The play was produced at the Empire Theatre, New York, opening on 9 April 1928 and running for 24 performances. The play again was directed by Gilbert Miller and starred Holbrook Blinn.

At the St James's Theatre in London, the play opened 4 December 1928. It was produced by Gerald du Maurier, with Gilbert Miller as director. The play starred Gerald du Maurier and Ursula Jeans.

The play opened at the Booth Theatre, New York, on 28 April 1948. This production ran for 244 performances. The producers were Gilbert Miller, James Russo, and Michael Ellis. Gilbert Miller directed the play. The stars were Louis Calhern and Faye Emerson. Ernest Cossart also featured, during a period in which he combined Hollywood films with New York and touring stage appearances.

At the Roundabout Theater, New York, the play opened on 9 January 1973 and ran for 64 performances. It was directed by Gene Feist, and starred Hugh Franklin and Elizabeth Owens. The production moved to the Bijou Theater, New York, where it opened 7 May 1973 and ran for 23 performances and 14 previews.

It opened at the Brooklyn Academy of Music on 22 February 1978, and ran through 19 March 1978. Directed by Frank Dunlop, the play starred René Auberjonois and Carole Shelley.

The play was presented by the Cambridge Theatre Company in Oxford, England. It opened 26 May 1981 and ran for 6 performances. The director was Bill Pryde and the designer Poppy Mitchel. It starred Leslie Randall, Elizabeth Estensen, Trevor Baxter, and Paul Imbusch.

In 1995, the play opened at the Criterion Center Stage Right on July 9. It ran for 45 performances. The cast included Peter Frechette as Sandor Turai, J. Smith-Cameron as Ilona Szabo, Joe Grifasi as Mansky, Paul Benedict as Johann Dwornitschek, Jay Goede as Albert Adam, Keith Reddin as Mr. Mell, and Jeff Weiss as Almady.

The play was performed in 2015 at the Young Centre for the Performing Arts in Toronto, Canada, by the Soulpepper theatre company, which had previously presented the play in 1999 and in 2003. In all three productions, László Marton was the director and Diego Matamoros starred as Sandor Turai.

==Publication history==
The play was published on 7 February 1927 by Brentano's, New York.

It was printed in Theatre Arts Magazine, New York, in March 1949.

In 1953, the play was published as The Play's the Thing: A Comedy in Three Acts by Samuel French.

The Play's the Thing was printed in the 1957 anthology Twenty Best European Plays on the American Stage, published by Crown, New York. The anthology was edited by John Gassner.

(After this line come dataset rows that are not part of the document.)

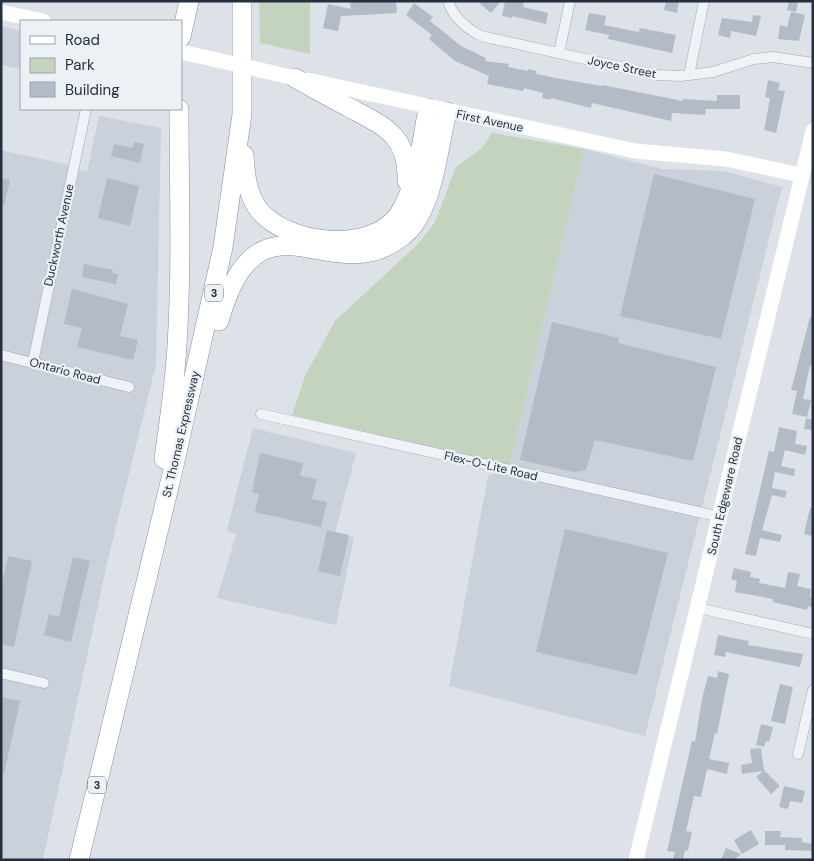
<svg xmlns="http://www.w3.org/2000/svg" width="814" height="861" font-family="'DM Sans',sans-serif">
  <rect width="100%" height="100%" fill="#dce2e8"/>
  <path fill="#cad1da" d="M1,26L21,31V69L1,65Z
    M99,116L161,128L156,364L106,568L43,860H1V150L64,164L87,172Z
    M584,149L662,169L724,171L782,187L645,736L449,686L488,476L510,464Z
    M253,428L356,453L335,533L354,537L336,625L217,598L236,535L227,530Z"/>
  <path fill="#c4d3bd" d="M259,1H310V54L260,43Z
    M492,133L584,149L510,464L292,415L305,376L335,321L418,244L435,222L456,167L481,149Z"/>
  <path fill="#b3bbc6" d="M358,1H396L397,13L341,16L338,31L323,28L328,4L351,9L350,3Z
    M477,1H501L491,13Z
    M505,1H524L523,7L548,13L546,24L512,16V18L502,16Z
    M666,1H679L677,13L664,10Z
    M789,1L798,3L796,12L787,10Z
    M414,3L433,17L430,21L461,46L486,58L485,61L509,64L508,67L528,71V69L537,71L536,74L556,78L601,86L602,85L683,101V99L717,101V95H740V109H706L705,115L672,113L671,121L592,103L591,108L551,98V100L542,98L543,93L524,88L523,91L487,84L489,76L455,61L429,39L432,35L406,15Z
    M791,12L805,15L799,41L778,39L780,25L787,27Z
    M589,13L606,16L604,25L639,32L640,28L676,35L672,53L608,39L609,35L585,30Z
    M753,15L761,16L756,36L731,31L730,38L718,35L722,18L752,22Z
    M768,80L780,83L778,90L785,91L776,133L764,130L770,98L765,97Z
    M134,142L144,144L140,163L111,156L114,144L132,148Z
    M654,174L755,199L721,339L620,316Z
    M1,178L10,180L4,205H1Z
    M107,178L139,186L130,226L98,218Z
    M84,264L113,270L112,273L118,275L116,284L82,277Z
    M72,289L128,304L120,336L138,340L133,360L77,347L82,328L64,324Z
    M810,317L813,318V365H810L803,399L811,400L807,417L792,414L797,391L791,390Z
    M552,322L619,338L618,343L716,367L693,461L595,440L586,470L574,472L520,460Z
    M806,418L813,420V430L804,429Z
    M779,427L797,431L795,444L807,446L805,455L785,450L781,466L795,469L794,476L775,472L772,488L787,491L785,498L772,495L762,530L782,535L780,542L760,538L756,556L745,554L769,451L774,452Z
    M260,453L303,463L300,476L317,479L312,499L327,502L321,527L255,512L259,494L252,492Z
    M810,508L813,509V536L804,534Z
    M565,529L668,553L637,675L536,652Z
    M327,530L349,535L340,576L318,571Z
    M8,556L32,561L14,647L1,644V589Z
    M73,557L90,561L71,642L44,635L49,614L59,617Z
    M734,568L751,572L750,577L760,579L759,583L785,588L788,572L800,574L797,586L811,589L810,597H813V608L808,606L807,610L773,602V599L735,592L737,581L731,579Z
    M718,635L749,641L748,645L803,654L800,667L726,652L725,657L714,655Z
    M718,671L729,674L717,734L715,733L709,759L729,763L727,774L707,769L701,797L694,796L686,831L692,832L688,851L685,850L683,860L673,859L675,852L667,851L692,741L695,742L702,699L708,676L717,678Z
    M780,684L793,687L785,724L771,721Z
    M1,697L20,701L4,774H1Z
    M761,724L773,727L769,742L766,741L764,747L756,745Z
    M761,748L764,770L780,786L771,794L756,777L763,771L742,774L741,765L752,763L750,749Z
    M784,786L805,791L802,803L790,801L788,809L779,807Z
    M751,830L759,844L742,854L734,840Z
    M765,831H781L780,837L802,838V842L813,844V851L785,850V845H765Z
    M726,848L741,854L734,860H721Z"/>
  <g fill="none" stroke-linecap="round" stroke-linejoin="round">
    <defs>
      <path id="street" d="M448,1C453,17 466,28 481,36L657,75L681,76L713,72L754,59L773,57L813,63
        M559,53L570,1
        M689,75L704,1
        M1,355L129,387
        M33,362L86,109
        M261,414L721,517
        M698,608L813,634
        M1,673L44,683
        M798,754L813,690"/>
      <path id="highway" d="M181,37L189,1
        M295,78C313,88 331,98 350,108C384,126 409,136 407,181
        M244,155C245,173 247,195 259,210C286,244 371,255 399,214C417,187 422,140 428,108
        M219,321C258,183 327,286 394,242C404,236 413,228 418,218C435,189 439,145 447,112
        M164,459C169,421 175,384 177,345C182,267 179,188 179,109
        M79,860L173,470L223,247L242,114V1"/>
    </defs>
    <use href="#street" stroke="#a1a9b2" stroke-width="11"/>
    <use href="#highway" stroke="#8290a0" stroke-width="20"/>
    <use href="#street" stroke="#eff2f6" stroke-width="10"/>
    <path stroke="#fff" stroke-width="15" d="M1,12L43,21
      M181,52L217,60
      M307,80L635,151L726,159L801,175
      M636,860L813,131"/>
    <use href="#highway" stroke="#fff" stroke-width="19"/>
    <path stroke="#fff" stroke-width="15" d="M217,60L295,78"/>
  </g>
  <g text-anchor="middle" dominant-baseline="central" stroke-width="4.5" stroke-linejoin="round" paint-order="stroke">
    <g fill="#ecf1f6" stroke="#606a77" stroke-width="1">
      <rect x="205" y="284.5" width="18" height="17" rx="4"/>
      <rect x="88" y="776.5" width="18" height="17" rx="4"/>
    </g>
    <g font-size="11" font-weight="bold" fill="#243040">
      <text x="214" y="293">3</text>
      <text x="97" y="785">3</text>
    </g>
    <g font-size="12" fill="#243040" stroke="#ecf1f6">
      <text transform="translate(622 67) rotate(12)">Joyce Street</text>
      <text transform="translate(490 121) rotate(12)">First Avenue</text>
      <text transform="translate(59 235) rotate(-78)">Duckworth Avenue</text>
      <text transform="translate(65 371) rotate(15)">Ontario Road</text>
      <text transform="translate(181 434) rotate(-77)">St. Thomas Expressway</text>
      <text transform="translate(491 466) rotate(13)">Flex-O-Lite Road</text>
      <text transform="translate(725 496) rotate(-77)">South Edgeware Road</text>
    </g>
  </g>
  <rect width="814" height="861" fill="none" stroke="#243040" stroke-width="5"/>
  <rect x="20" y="20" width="162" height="90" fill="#ecf1f6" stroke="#9ca4ad"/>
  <rect x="30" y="36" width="25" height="8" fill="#ffffff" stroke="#9ca4ad"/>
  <text x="65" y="45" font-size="15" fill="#243040">Road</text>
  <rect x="30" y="58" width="25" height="15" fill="#c4d3bd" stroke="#9ca4ad"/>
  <text x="65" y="70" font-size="15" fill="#243040">Park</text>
  <rect x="30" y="82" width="25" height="15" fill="#b3bbc6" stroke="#9ca4ad"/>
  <text x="65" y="95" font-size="15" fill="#243040">Building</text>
</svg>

The play was included in the 1983 book Four Plays, a collection of four plays by P. G. Wodehouse published by Methuen London Ltd. The other plays in the collection are Good Morning, Bill, Leave It to Psmith, and Come On, Jeeves.

Wodehouse gave a possible nod to the play by naming a character "Princess Dwornitzchek" in his 1937 novel Summer Moonshine.